Exercise instructions: All records that follow are to be copied exactly, with images omitted.

Source records:
○ ○ ○ ○ ○ ○ ○

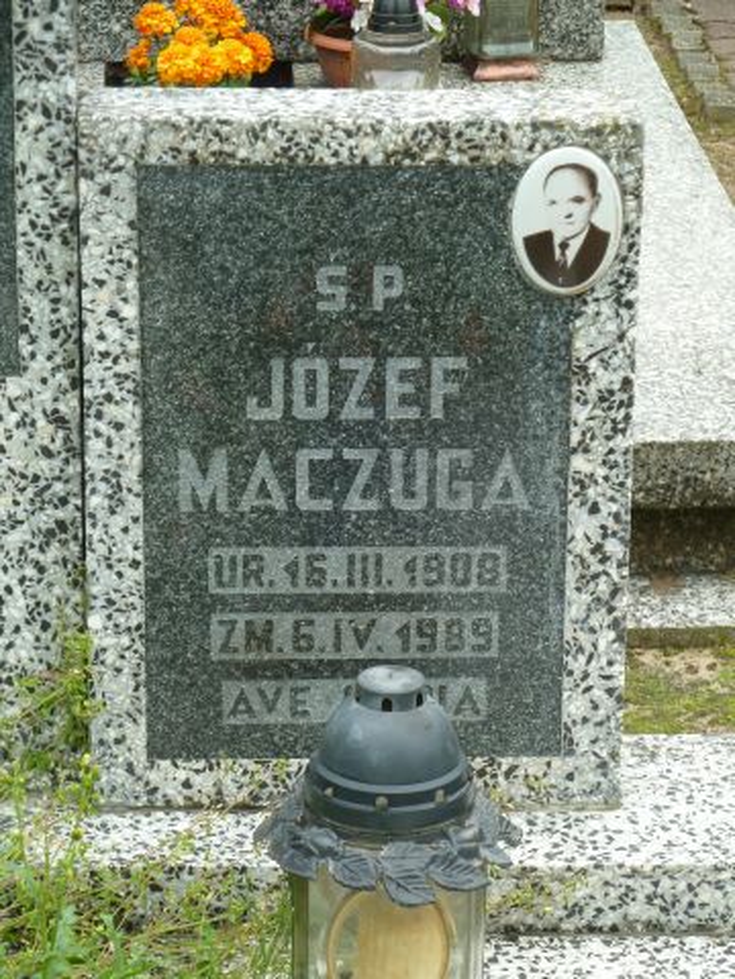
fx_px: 3624
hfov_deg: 11.6
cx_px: 368
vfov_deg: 15.4
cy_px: 490
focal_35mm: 128
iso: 160
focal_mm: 21
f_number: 4.4
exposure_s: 1/125
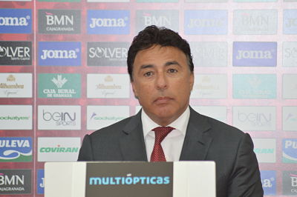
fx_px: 2720
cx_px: 148
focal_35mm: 330
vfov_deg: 4.2
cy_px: 98
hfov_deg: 6.2
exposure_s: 1/60
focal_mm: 220
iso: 720
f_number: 5
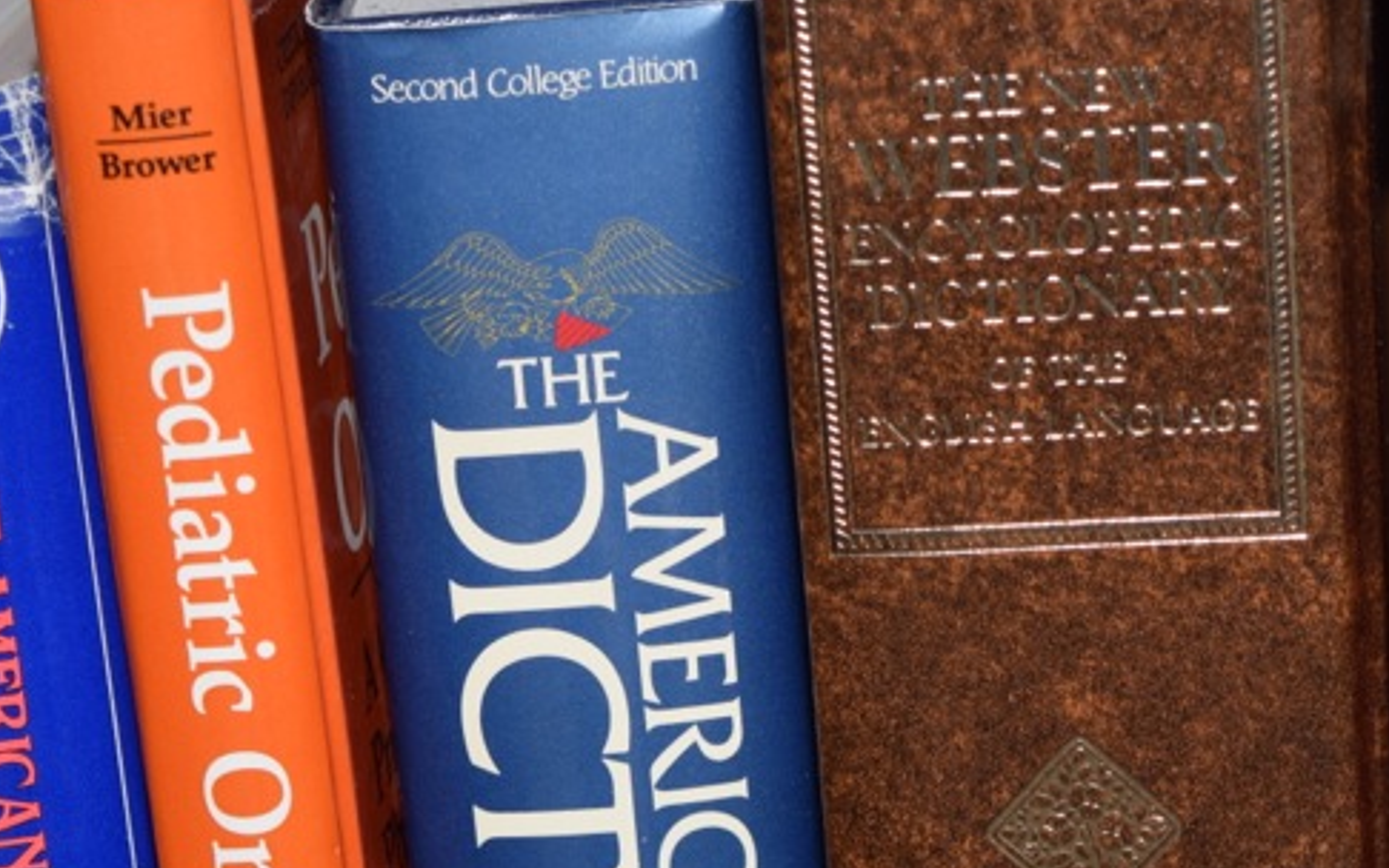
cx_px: 1143
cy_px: 738
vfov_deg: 8.7
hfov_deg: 13.8
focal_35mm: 151
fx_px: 5717
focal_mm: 48
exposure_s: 1/60
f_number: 5.3
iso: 450
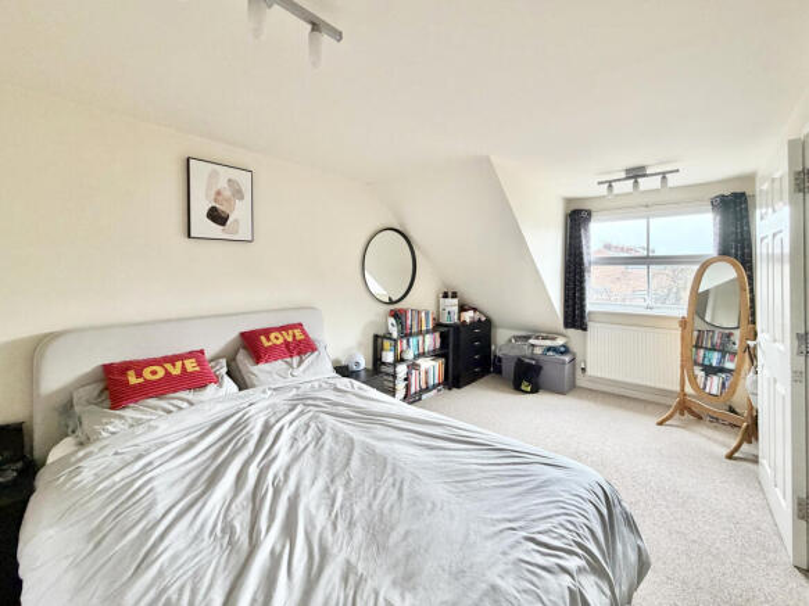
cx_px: 404
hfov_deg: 102.1
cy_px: 303
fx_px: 327
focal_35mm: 14
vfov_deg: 85.7
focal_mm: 2.22
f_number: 2.2
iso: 200
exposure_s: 1/50
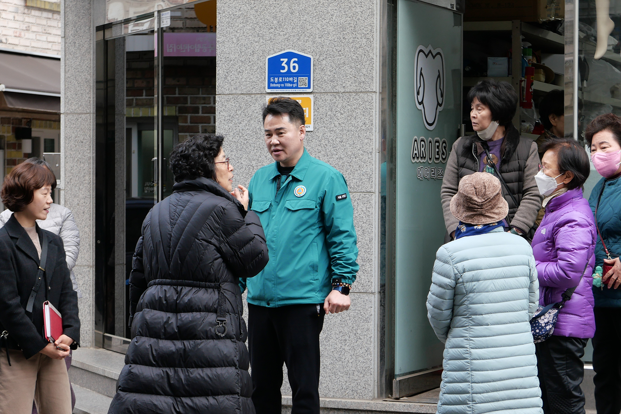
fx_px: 1725
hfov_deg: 20.4
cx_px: 310
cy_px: 207
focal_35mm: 100
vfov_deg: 13.7
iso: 200
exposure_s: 1/125
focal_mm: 34
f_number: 3.2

○ ○ ○ ○ ○ ○ ○

Answer box:
fx_px: 3624
hfov_deg: 11.6
cx_px: 368
vfov_deg: 15.4
cy_px: 490
focal_35mm: 128
iso: 160
focal_mm: 21
f_number: 4.4
exposure_s: 1/125
fx_px: 2720
cx_px: 148
focal_35mm: 330
vfov_deg: 4.2
cy_px: 98
hfov_deg: 6.2
exposure_s: 1/60
focal_mm: 220
iso: 720
f_number: 5
cx_px: 1143
cy_px: 738
vfov_deg: 8.7
hfov_deg: 13.8
focal_35mm: 151
fx_px: 5717
focal_mm: 48
exposure_s: 1/60
f_number: 5.3
iso: 450
cx_px: 404
hfov_deg: 102.1
cy_px: 303
fx_px: 327
focal_35mm: 14
vfov_deg: 85.7
focal_mm: 2.22
f_number: 2.2
iso: 200
exposure_s: 1/50
fx_px: 1725
hfov_deg: 20.4
cx_px: 310
cy_px: 207
focal_35mm: 100
vfov_deg: 13.7
iso: 200
exposure_s: 1/125
focal_mm: 34
f_number: 3.2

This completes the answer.